This autobiography of a North Carolina neurosurgeon, includes long sections on his struggles with alcohol, with finding his adoptive parents, and his doubts about a loving God, that have little to do with the presence or absence of an afterlife. Out of hand, unlike many brain scientists, he dismisses any idea that free will does not exist- that our thoughts and actions are all simply neurochemistry at work.
On several fronts the author claims to have had a unique experience, including the near death experience, although it seems the only truly unique aspect was its cause and its duration- a rare E. coli bacterial meningitis, lasting a week. Others may have had similar experiences and chosen not to write a very profitable book about it. And he uses his knowledge and experience as a neurosurgeon to claim unique powers of insight, invoking quantum physics and the power of meditation techniques to lead to the only possible conclusion he sees about the universe- that there is a heaven.

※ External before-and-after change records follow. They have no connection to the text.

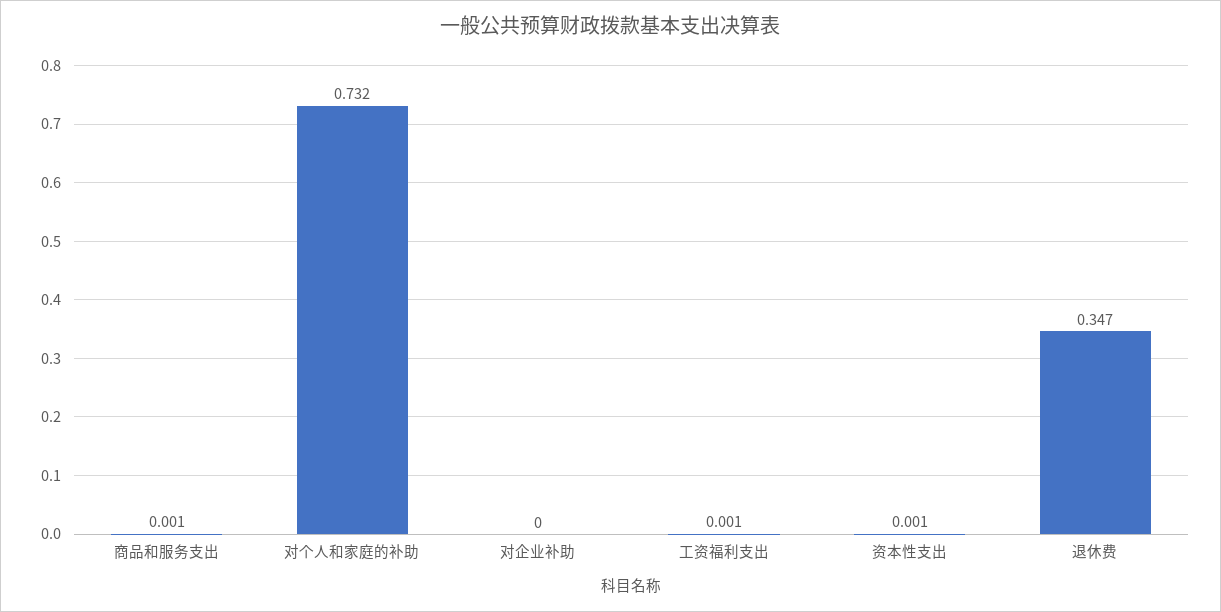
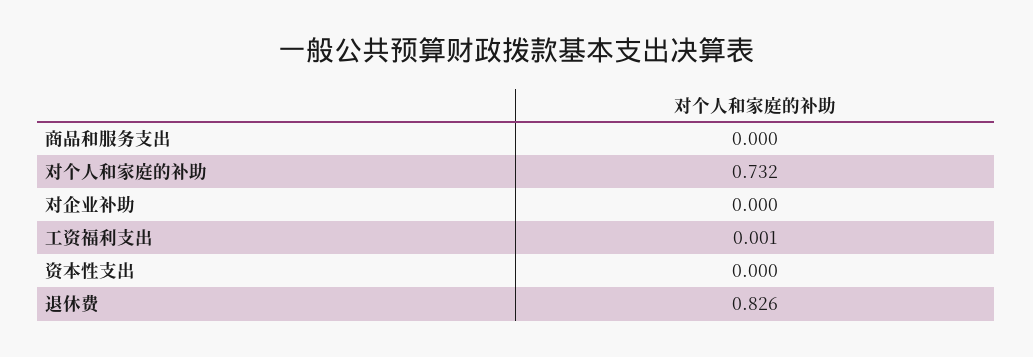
  {
-   "商品和服务支出": 0.001,
+   "商品和服务支出": 0,
    "对个人和家庭的补助": 0.732,
    "对企业补助": 0,
    "工资福利支出": 0.001,
-   "资本性支出": 0.001,
+   "资本性支出": 0,
-   "退休费": 0.347
+   "退休费": 0.826
  }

I am not convinced. Like the old Scottish verdict “guilt not proven” in this case “existence not proven” the assertion leaves many questions unanswered. If there is a heaven, must there not also be a hell? The existence of some out of body ethereal experience when one’s brain ceases to function transiently is richly documented by many, but to conclude that it is eternal, outside of time, is altogether speculative.
It must be very comforting to be sure one is bound for heaven, but to me it is impossible to be certain. And in some ways, living with uncertainty actually seems preferable.
This is the second book with the same title that to me proves nothing. But maybe that just shows my own biases.